[Given records — start]

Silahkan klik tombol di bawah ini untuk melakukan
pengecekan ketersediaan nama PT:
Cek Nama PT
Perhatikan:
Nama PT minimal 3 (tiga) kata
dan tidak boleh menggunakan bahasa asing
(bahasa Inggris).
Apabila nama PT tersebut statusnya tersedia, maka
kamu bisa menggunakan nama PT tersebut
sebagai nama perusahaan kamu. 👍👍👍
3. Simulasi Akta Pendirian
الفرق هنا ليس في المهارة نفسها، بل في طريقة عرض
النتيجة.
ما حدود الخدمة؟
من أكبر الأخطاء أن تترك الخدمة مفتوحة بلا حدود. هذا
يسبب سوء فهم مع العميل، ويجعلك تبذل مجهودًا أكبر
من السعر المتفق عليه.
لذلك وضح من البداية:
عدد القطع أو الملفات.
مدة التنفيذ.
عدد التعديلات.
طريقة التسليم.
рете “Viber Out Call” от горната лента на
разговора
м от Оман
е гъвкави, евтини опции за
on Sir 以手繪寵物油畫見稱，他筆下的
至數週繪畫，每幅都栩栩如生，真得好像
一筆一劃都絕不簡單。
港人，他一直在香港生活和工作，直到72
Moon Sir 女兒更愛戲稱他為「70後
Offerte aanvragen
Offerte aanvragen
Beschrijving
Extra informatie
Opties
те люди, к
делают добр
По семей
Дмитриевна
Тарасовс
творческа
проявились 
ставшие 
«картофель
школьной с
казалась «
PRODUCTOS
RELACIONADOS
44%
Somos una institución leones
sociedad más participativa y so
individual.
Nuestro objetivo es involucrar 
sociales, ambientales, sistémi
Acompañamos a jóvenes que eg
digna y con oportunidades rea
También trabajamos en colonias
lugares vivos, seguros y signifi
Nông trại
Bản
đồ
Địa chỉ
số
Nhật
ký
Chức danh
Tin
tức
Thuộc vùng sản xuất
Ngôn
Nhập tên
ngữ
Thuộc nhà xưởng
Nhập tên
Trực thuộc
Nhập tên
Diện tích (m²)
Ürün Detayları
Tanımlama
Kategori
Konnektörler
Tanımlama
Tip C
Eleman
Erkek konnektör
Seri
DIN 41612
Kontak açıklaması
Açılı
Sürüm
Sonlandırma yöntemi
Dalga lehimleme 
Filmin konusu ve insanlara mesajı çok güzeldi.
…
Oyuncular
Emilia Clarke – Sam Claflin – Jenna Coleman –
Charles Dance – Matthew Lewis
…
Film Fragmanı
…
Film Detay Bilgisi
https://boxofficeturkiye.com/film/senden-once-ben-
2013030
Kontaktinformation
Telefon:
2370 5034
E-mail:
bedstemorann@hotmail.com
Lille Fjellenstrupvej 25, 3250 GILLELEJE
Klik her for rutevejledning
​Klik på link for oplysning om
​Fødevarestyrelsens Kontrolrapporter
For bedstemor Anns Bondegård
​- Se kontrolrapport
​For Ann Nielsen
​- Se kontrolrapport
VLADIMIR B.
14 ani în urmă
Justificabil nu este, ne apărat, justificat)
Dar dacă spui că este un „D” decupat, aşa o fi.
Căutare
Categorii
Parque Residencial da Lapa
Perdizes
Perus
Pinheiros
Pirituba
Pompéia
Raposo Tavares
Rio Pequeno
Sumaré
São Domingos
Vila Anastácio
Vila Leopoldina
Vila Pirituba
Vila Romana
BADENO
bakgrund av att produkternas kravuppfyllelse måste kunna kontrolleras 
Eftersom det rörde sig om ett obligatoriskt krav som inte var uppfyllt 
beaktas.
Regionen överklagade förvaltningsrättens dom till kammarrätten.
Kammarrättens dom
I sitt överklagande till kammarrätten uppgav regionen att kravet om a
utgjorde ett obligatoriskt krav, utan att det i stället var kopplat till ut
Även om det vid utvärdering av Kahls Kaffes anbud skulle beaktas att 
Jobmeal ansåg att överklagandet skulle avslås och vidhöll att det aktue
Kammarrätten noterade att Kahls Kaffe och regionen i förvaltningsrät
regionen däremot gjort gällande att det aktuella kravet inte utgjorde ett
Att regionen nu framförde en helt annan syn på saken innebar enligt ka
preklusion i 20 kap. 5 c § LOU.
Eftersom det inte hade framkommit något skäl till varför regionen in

[Given records — finish]

Please return every line of the material above that includes "skulle".

**Your response:**
Även om det vid utvärdering av Kahls Kaffes anbud skulle beaktas att 
Jobmeal ansåg att överklagandet skulle avslås och vidhöll att det aktue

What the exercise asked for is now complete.